Quanti di noi hanno provato quella sensazione di stanchezza infinita dopo una notte in discoteca? Ballare fino all’alba, cocktail colorati, luci psichedeliche e musica a tutto volume: un rituale che, col tempo, diventa sempre più faticoso da sopportare.

Secondo una ricerca britannica pubblicata nel 2017, l’età fatidica in cui il corpo dice basta è 37 anni. Non è una legge universale, certo, ma molti riconoscono in questo dato una verità scomoda. Non è tanto una questione di età anagrafica, quanto di resistenza fisica. Il giorno dopo, quei muscoli che una volta si riprendevano in poche ore ora faticano a tornare in forma. E quella botta di sonno alle 7 del mattino? Sempre più difficile da ignorare.
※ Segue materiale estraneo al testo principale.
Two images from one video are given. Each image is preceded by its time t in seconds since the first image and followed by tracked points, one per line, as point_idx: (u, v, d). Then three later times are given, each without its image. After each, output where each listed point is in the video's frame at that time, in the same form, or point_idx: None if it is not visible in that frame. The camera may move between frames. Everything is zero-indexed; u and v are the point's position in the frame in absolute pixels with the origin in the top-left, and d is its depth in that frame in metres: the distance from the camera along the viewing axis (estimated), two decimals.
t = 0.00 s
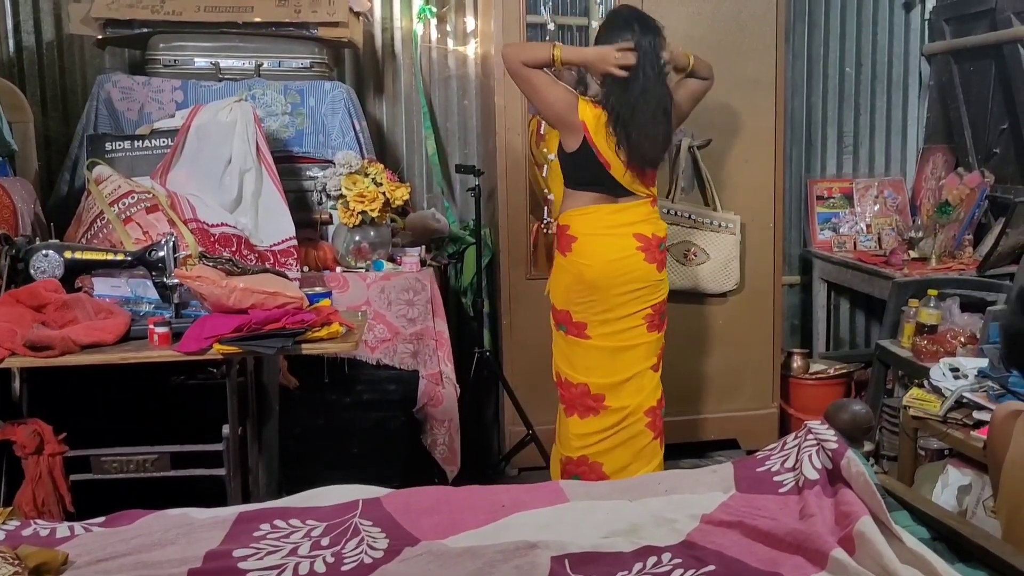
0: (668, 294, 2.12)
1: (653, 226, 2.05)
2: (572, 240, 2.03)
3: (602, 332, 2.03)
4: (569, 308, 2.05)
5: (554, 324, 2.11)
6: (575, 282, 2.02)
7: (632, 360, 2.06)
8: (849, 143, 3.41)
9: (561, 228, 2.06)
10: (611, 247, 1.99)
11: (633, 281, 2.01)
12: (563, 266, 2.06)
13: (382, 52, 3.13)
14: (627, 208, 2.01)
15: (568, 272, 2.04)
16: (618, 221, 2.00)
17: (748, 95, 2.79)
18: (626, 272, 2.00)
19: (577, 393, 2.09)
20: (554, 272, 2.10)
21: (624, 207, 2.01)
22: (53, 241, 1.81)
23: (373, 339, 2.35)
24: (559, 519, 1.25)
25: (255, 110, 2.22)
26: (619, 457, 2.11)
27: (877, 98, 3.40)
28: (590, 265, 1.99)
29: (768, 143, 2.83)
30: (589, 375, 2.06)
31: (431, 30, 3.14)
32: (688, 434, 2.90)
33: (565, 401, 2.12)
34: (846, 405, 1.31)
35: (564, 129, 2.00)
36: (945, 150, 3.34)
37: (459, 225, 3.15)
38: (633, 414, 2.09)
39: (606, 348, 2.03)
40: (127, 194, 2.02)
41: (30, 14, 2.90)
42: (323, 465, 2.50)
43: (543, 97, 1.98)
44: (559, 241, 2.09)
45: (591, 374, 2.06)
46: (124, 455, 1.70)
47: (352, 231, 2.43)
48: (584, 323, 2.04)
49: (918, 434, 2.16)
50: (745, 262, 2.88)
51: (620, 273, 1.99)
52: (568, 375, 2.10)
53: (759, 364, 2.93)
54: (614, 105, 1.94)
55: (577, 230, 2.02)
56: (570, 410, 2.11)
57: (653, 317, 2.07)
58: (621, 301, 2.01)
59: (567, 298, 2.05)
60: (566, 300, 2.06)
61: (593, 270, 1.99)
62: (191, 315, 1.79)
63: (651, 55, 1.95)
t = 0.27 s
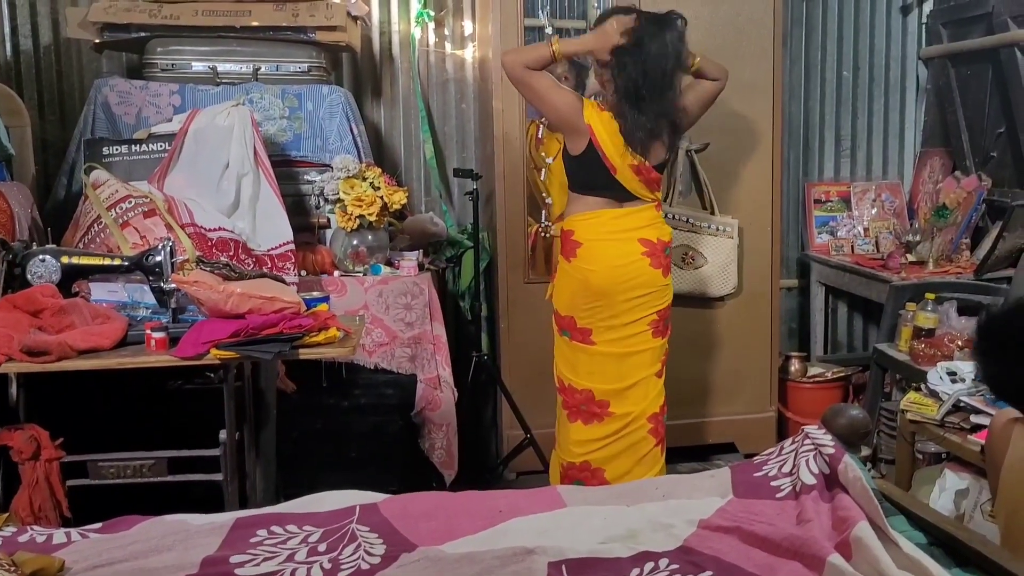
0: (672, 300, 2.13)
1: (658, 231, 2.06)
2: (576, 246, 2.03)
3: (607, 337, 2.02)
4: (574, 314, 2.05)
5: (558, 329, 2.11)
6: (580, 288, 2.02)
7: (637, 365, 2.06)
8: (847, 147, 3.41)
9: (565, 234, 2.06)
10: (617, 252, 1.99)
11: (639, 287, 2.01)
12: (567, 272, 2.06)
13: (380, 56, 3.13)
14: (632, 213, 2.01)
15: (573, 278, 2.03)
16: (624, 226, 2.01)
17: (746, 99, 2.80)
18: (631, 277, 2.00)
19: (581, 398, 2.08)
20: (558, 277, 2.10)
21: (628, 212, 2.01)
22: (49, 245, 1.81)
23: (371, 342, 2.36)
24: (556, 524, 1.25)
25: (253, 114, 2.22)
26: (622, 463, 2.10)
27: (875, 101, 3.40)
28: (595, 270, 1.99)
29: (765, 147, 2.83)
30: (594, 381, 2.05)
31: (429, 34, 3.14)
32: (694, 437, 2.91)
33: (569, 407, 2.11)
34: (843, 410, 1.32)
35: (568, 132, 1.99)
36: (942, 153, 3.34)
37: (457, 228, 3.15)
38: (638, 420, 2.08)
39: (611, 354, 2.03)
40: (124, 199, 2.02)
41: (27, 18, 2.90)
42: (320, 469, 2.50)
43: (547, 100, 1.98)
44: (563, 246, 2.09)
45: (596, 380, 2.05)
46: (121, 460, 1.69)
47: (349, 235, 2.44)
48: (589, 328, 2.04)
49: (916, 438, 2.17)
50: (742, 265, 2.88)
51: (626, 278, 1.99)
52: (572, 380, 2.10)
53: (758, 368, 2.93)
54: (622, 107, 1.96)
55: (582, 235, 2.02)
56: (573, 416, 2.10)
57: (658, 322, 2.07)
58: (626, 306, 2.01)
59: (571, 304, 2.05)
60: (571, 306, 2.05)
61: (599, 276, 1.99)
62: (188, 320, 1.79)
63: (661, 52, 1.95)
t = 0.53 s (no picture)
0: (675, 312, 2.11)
1: (661, 243, 2.05)
2: (578, 258, 2.02)
3: (608, 350, 2.02)
4: (576, 326, 2.04)
5: (558, 341, 2.10)
6: (581, 300, 2.01)
7: (637, 378, 2.05)
8: (844, 157, 3.42)
9: (567, 245, 2.05)
10: (619, 265, 1.98)
11: (641, 299, 2.00)
12: (568, 284, 2.05)
13: (378, 66, 3.14)
14: (635, 225, 2.00)
15: (574, 290, 2.02)
16: (626, 239, 1.99)
17: (742, 109, 2.80)
18: (633, 290, 1.98)
19: (581, 410, 2.07)
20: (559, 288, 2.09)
21: (630, 225, 2.00)
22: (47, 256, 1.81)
23: (368, 353, 2.35)
24: (553, 536, 1.25)
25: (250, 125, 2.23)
26: (620, 475, 2.09)
27: (872, 111, 3.41)
28: (597, 283, 1.98)
29: (761, 157, 2.84)
30: (594, 393, 2.05)
31: (427, 45, 3.16)
32: (695, 447, 2.90)
33: (568, 418, 2.10)
34: (840, 422, 1.33)
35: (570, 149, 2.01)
36: (939, 163, 3.36)
37: (454, 239, 3.16)
38: (639, 433, 2.07)
39: (612, 366, 2.02)
40: (122, 209, 2.02)
41: (26, 29, 2.91)
42: (317, 480, 2.50)
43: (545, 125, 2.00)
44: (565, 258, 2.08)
45: (596, 393, 2.05)
46: (117, 472, 1.69)
47: (347, 245, 2.44)
48: (590, 341, 2.03)
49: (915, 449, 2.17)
50: (739, 275, 2.88)
51: (628, 291, 1.98)
52: (572, 392, 2.09)
53: (755, 378, 2.93)
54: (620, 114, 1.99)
55: (584, 247, 2.01)
56: (573, 426, 2.10)
57: (659, 335, 2.07)
58: (627, 319, 2.00)
59: (572, 316, 2.04)
60: (572, 318, 2.04)
61: (601, 289, 1.97)
62: (185, 331, 1.79)
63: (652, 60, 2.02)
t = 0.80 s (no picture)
0: (677, 325, 2.12)
1: (667, 257, 2.05)
2: (586, 273, 2.00)
3: (613, 364, 2.02)
4: (581, 342, 2.02)
5: (561, 354, 2.08)
6: (588, 316, 1.99)
7: (642, 392, 2.05)
8: (839, 168, 3.43)
9: (574, 258, 2.03)
10: (627, 280, 1.97)
11: (648, 315, 2.00)
12: (575, 298, 2.03)
13: (374, 77, 3.15)
14: (643, 239, 2.00)
15: (581, 305, 2.00)
16: (634, 254, 1.99)
17: (738, 120, 2.81)
18: (640, 306, 1.98)
19: (584, 422, 2.07)
20: (564, 301, 2.07)
21: (639, 239, 1.99)
22: (42, 267, 1.80)
23: (365, 364, 2.34)
24: (550, 547, 1.25)
25: (247, 134, 2.23)
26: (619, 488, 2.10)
27: (867, 122, 3.42)
28: (605, 300, 1.97)
29: (757, 168, 2.85)
30: (598, 407, 2.05)
31: (424, 55, 3.16)
32: (696, 456, 2.91)
33: (570, 429, 2.10)
34: (836, 431, 1.32)
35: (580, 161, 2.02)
36: (934, 174, 3.37)
37: (451, 249, 3.16)
38: (642, 446, 2.08)
39: (617, 381, 2.02)
40: (118, 220, 2.02)
41: (22, 39, 2.91)
42: (313, 491, 2.49)
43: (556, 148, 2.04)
44: (571, 271, 2.06)
45: (601, 407, 2.05)
46: (112, 483, 1.68)
47: (343, 255, 2.44)
48: (596, 356, 2.02)
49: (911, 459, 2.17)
50: (735, 285, 2.89)
51: (634, 307, 1.97)
52: (574, 405, 2.08)
53: (752, 388, 2.93)
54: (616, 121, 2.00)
55: (592, 262, 1.99)
56: (574, 437, 2.10)
57: (664, 350, 2.07)
58: (633, 334, 2.00)
59: (578, 331, 2.02)
60: (578, 333, 2.02)
61: (609, 305, 1.96)
62: (181, 341, 1.79)
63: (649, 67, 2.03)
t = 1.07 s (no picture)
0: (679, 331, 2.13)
1: (671, 262, 2.05)
2: (589, 278, 2.00)
3: (619, 372, 2.01)
4: (586, 348, 2.01)
5: (564, 361, 2.08)
6: (593, 321, 1.98)
7: (647, 400, 2.04)
8: (835, 174, 3.44)
9: (576, 264, 2.03)
10: (632, 285, 1.97)
11: (653, 320, 1.99)
12: (578, 304, 2.02)
13: (371, 83, 3.15)
14: (646, 242, 2.00)
15: (585, 311, 1.99)
16: (639, 259, 1.99)
17: (733, 126, 2.82)
18: (645, 312, 1.98)
19: (590, 431, 2.06)
20: (567, 307, 2.06)
21: (642, 243, 2.00)
22: (38, 273, 1.80)
23: (360, 370, 2.33)
24: (547, 554, 1.24)
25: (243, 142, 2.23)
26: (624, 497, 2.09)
27: (862, 129, 3.43)
28: (610, 305, 1.96)
29: (753, 175, 2.85)
30: (604, 415, 2.04)
31: (420, 62, 3.17)
32: (706, 463, 2.91)
33: (576, 438, 2.09)
34: (832, 437, 1.32)
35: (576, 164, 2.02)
36: (930, 180, 3.37)
37: (448, 255, 3.15)
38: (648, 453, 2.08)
39: (622, 389, 2.02)
40: (114, 226, 2.02)
41: (19, 46, 2.91)
42: (309, 498, 2.48)
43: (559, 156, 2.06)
44: (572, 276, 2.05)
45: (606, 415, 2.04)
46: (107, 490, 1.68)
47: (340, 261, 2.43)
48: (601, 362, 2.01)
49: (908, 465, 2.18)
50: (732, 290, 2.89)
51: (640, 312, 1.97)
52: (579, 413, 2.07)
53: (747, 393, 2.93)
54: (611, 124, 2.00)
55: (595, 267, 1.99)
56: (580, 447, 2.08)
57: (668, 358, 2.07)
58: (639, 341, 1.99)
59: (583, 337, 2.01)
60: (582, 339, 2.01)
61: (614, 310, 1.96)
62: (176, 347, 1.79)
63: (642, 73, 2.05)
Non è solo il fisico a cambiare. Con gli anni, cambiano anche le priorità. Magari si preferisce un buon vino in un locale tranquillo, una cena tra amici o semplicemente il piacere di dormire sonni profondi. E non c’è niente di sbagliato in questo. Anzi, è un segno di crescita.

La vera questione non è “quando si deve smettere”, ma “quando ci si sente pronti”. C’è chi a 25 anni ha già chiuso con le discoteche, e chi a 50 ancora balla come se non ci fosse un domani. Ma per molti, intorno ai 37 anni, l’energia si trasforma: meno adrenalina, più consapevolezza.

Insomma, non è la data di scadenza a decidere quando lasciare la pista da ballo, ma il proprio corpo – e il proprio cuore.